__Given data__:
= = = =

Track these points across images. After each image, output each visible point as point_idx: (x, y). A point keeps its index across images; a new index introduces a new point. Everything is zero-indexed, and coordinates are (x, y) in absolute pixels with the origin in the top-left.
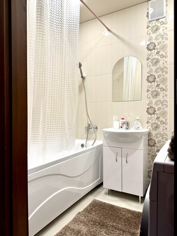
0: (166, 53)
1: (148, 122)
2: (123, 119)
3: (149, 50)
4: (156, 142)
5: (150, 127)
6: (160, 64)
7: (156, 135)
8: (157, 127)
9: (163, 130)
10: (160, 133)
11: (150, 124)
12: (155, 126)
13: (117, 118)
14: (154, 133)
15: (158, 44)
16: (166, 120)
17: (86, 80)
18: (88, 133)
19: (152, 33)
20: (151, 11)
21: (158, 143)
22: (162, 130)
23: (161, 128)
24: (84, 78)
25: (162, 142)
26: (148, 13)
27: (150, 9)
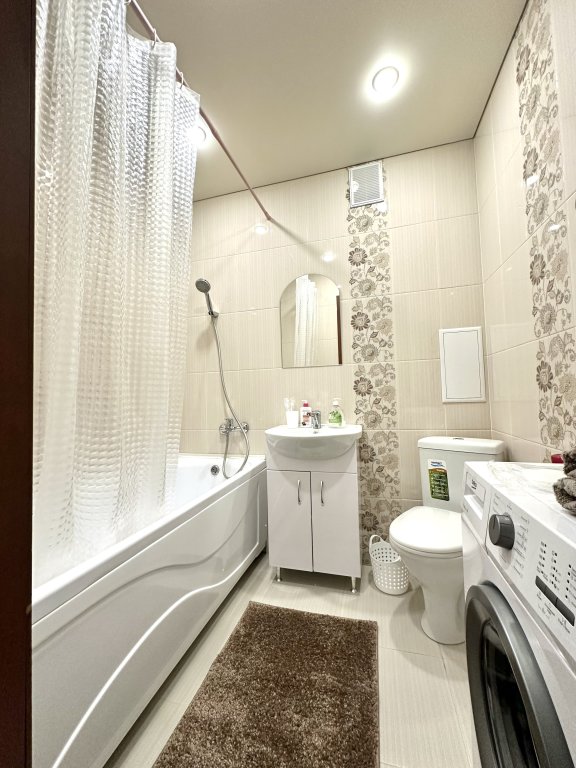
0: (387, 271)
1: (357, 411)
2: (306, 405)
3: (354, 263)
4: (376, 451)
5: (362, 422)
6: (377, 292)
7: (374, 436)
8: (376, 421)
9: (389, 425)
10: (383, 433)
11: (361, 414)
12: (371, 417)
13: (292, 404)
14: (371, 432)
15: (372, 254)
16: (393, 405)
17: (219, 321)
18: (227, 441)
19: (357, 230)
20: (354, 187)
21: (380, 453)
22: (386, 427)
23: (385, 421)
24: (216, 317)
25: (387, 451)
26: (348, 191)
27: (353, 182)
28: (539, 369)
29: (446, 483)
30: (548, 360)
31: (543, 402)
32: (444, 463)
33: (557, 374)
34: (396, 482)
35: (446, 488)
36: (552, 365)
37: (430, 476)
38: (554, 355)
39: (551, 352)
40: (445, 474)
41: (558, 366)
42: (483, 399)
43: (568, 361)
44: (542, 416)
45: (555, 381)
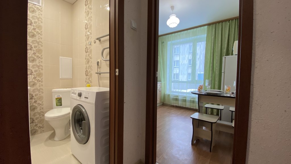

= = = =

A faithful copy of all the records is required, with the pictures left out.

Track these points across images. After each image, output each visible point as point_idx: (x, y). A point keeps its index across images; a new index introduces a new point. Everything is zero-indexed, and coordinates are (x, y) in absolute pixels with the origin in the top-left.
0: (166, 53)
1: (148, 122)
2: (123, 119)
3: (149, 50)
4: (156, 142)
5: (150, 127)
6: (160, 64)
7: (156, 135)
8: (157, 127)
9: (163, 130)
10: (160, 133)
11: (150, 124)
12: (155, 126)
13: (117, 118)
14: (154, 133)
15: (158, 44)
16: (166, 120)
17: (86, 80)
18: (88, 133)
19: (152, 33)
20: (151, 11)
21: (158, 143)
22: (162, 130)
23: (161, 128)
24: (84, 78)
25: (162, 142)
26: (148, 13)
27: (150, 9)
0: (387, 271)
1: (357, 411)
2: (306, 405)
3: (354, 263)
4: (376, 451)
5: (362, 422)
6: (377, 292)
7: (374, 436)
8: (376, 421)
9: (389, 425)
10: (383, 433)
11: (361, 414)
12: (371, 417)
13: (292, 404)
14: (371, 432)
15: (372, 254)
16: (393, 405)
17: (219, 321)
18: (227, 441)
19: (357, 230)
20: (354, 187)
21: (380, 453)
22: (386, 427)
23: (385, 421)
24: (216, 317)
25: (387, 451)
26: (348, 191)
27: (353, 182)
28: (539, 369)
29: (446, 483)
30: (548, 360)
31: (543, 402)
32: (444, 463)
33: (557, 374)
34: (396, 482)
35: (446, 488)
36: (552, 365)
37: (430, 476)
38: (554, 355)
39: (551, 352)
40: (445, 474)
41: (558, 366)
42: (483, 399)
43: (568, 361)
44: (542, 416)
45: (555, 381)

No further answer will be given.